2005-02-09 [長年日記]
λ. Text.Regexで日本語が扱えない問題を鬼車で解決
久しぶりのHaskellネタ。GHC-6.2.2現在のText.Regexでは非ASCII文字はまともに扱えないことに段々むかついてきたので、鬼車(Oniguruma)を使って解決してみた。
Current(GHC-6.2.2) implementaton of Text.Regex doesn't handle full range of Unicode. It can handle only ASCII (or maybe LATIN-1) characters which is a very small subset of Unicode. This limits the usefulness of Text.Regex since there are many natural languages (such as Japanese) that need non-ASCII characters.

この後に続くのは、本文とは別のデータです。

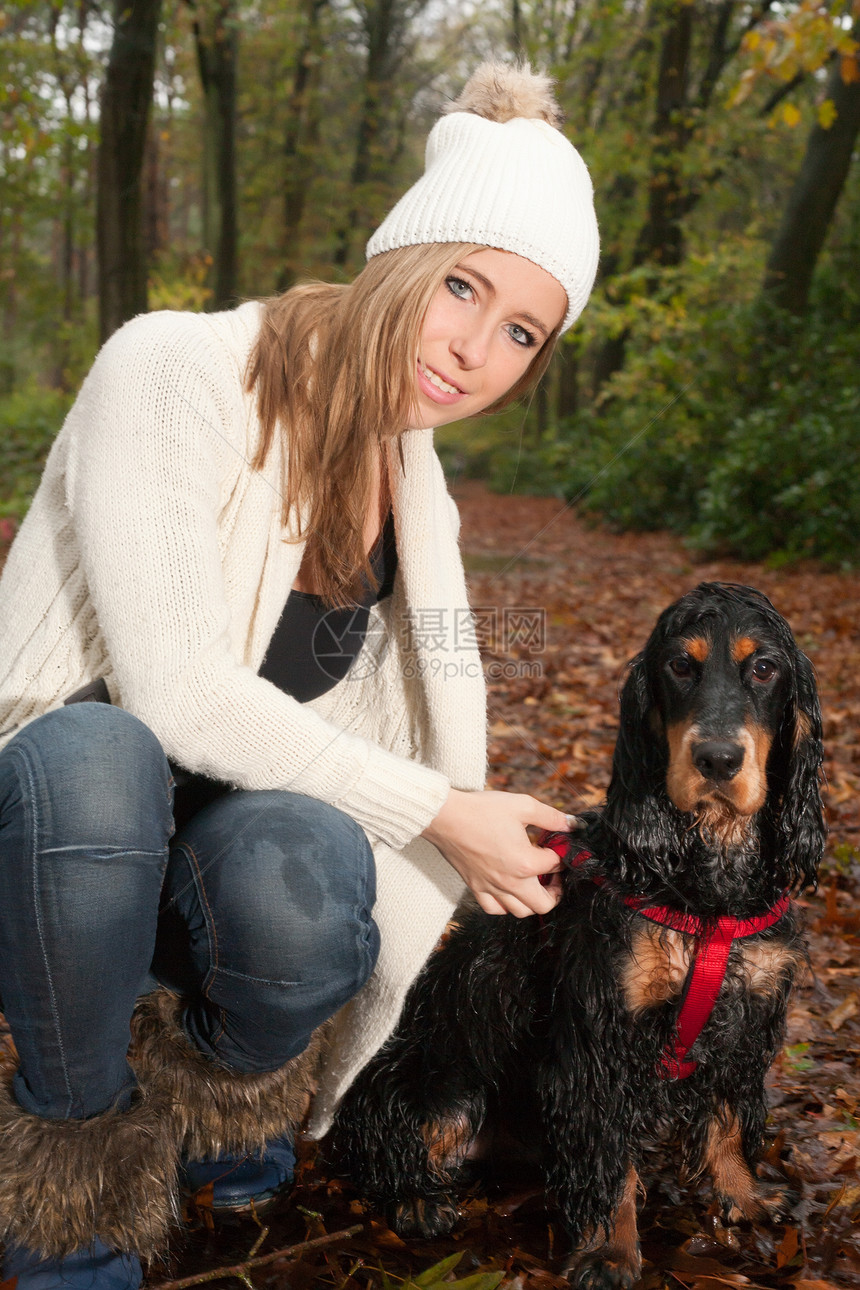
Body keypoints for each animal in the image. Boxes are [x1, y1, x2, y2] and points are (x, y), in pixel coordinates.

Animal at [332, 588, 825, 1290]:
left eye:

Therefore I modified the implementation of Text.Regex to use Oniguruma(鬼車) which is a very powerful regular expression library. To a wonderful thing, it supports UTF-32. So that the new implementation can handle full range of Unicode.

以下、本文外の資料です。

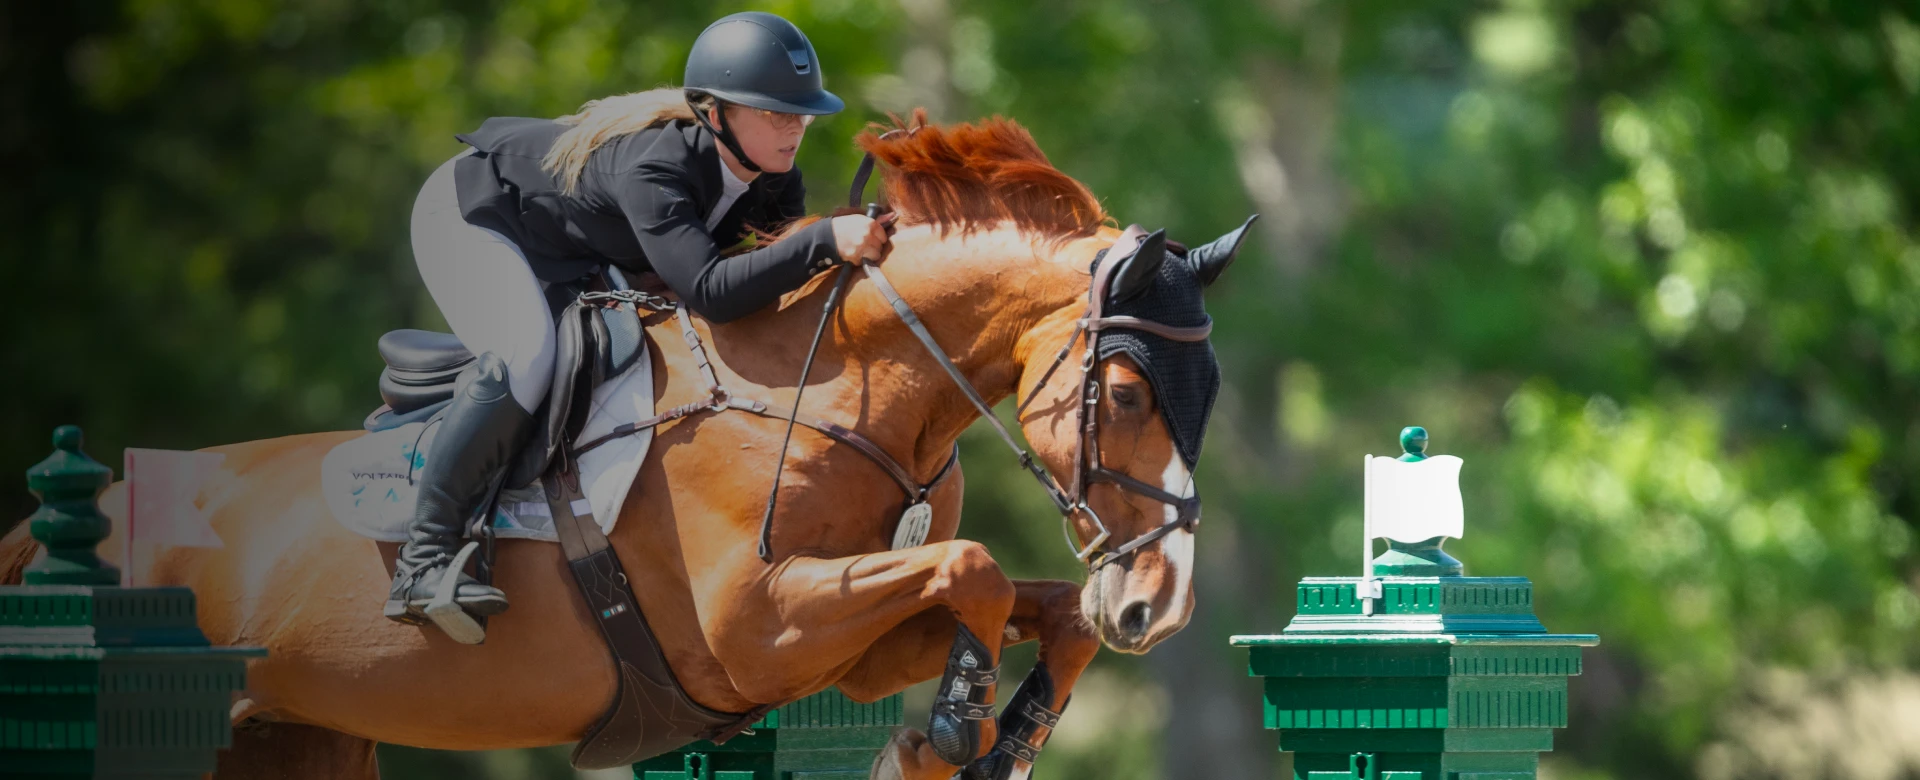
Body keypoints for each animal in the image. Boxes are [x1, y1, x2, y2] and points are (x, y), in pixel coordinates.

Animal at [0, 114, 1251, 780]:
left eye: (1209, 399)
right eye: (1127, 392)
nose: (1158, 602)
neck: (838, 391)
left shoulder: (834, 650)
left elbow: (1036, 604)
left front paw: (1009, 730)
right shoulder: (757, 629)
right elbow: (977, 568)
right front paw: (950, 728)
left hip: (293, 732)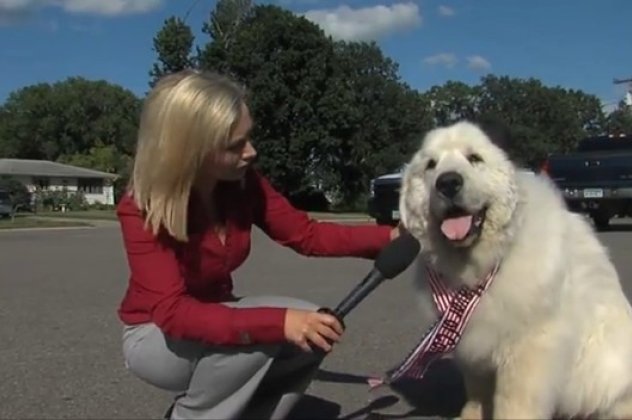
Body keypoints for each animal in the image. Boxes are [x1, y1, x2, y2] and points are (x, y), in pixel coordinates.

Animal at [398, 120, 632, 418]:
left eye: (475, 158)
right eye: (431, 165)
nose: (448, 182)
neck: (488, 261)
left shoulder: (528, 350)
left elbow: (514, 402)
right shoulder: (475, 342)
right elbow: (477, 391)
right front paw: (471, 415)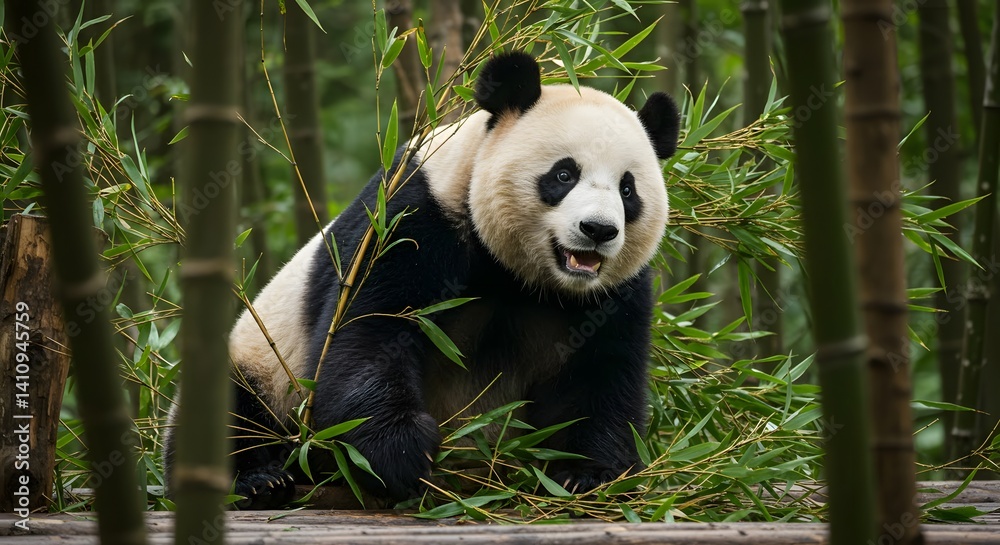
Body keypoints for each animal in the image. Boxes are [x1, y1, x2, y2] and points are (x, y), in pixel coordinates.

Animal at [164, 51, 680, 509]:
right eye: (564, 174)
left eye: (628, 189)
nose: (598, 230)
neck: (519, 275)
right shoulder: (412, 220)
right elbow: (368, 332)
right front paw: (403, 453)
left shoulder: (614, 293)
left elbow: (601, 377)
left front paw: (587, 476)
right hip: (260, 362)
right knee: (227, 410)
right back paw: (259, 481)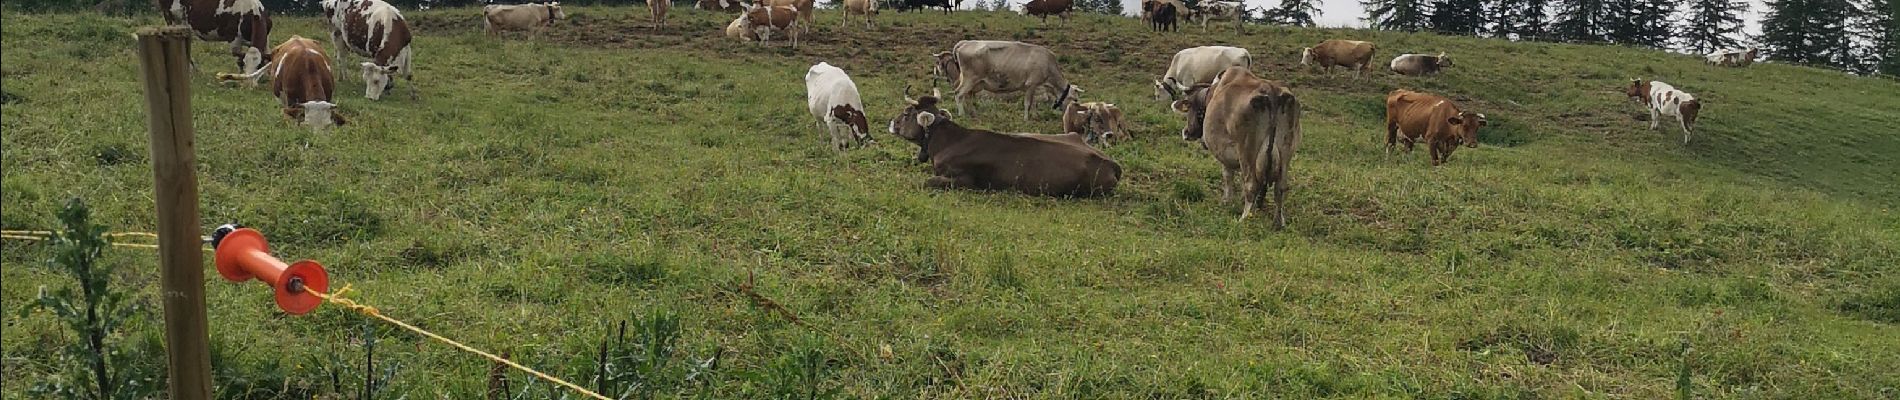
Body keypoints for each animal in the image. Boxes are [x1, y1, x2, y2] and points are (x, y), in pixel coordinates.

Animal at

- for Hugs98-Mar2005 (updated 2005-05-07)
-
- Install Oniguruma version 3 (or later).
- Apply hugs98-Mar2005-oniguruma3-2.patch to the Hugs source tree.
- Run autoconf in the top directory and `libraries/base' directory.
- Build hugs as usual.
- for GHC-6.4 (updated 2005-05-04)
-
- Install Oniguruma version 3 (or later).
- Apply ghc-6.4-oniguruma3-1.patch to the GHC source tree.
- Run autoconf in `libraries/base' directory.
- Build GHC as usual.
- for GHC-6.2.2
-
ghc-6.2.2-onigd20050204-1.patch.gz
このパッチをあてて、autoconfを実行し、./configure に --enable-oniguruma を指定してビルドすると鬼車が使われるようになります。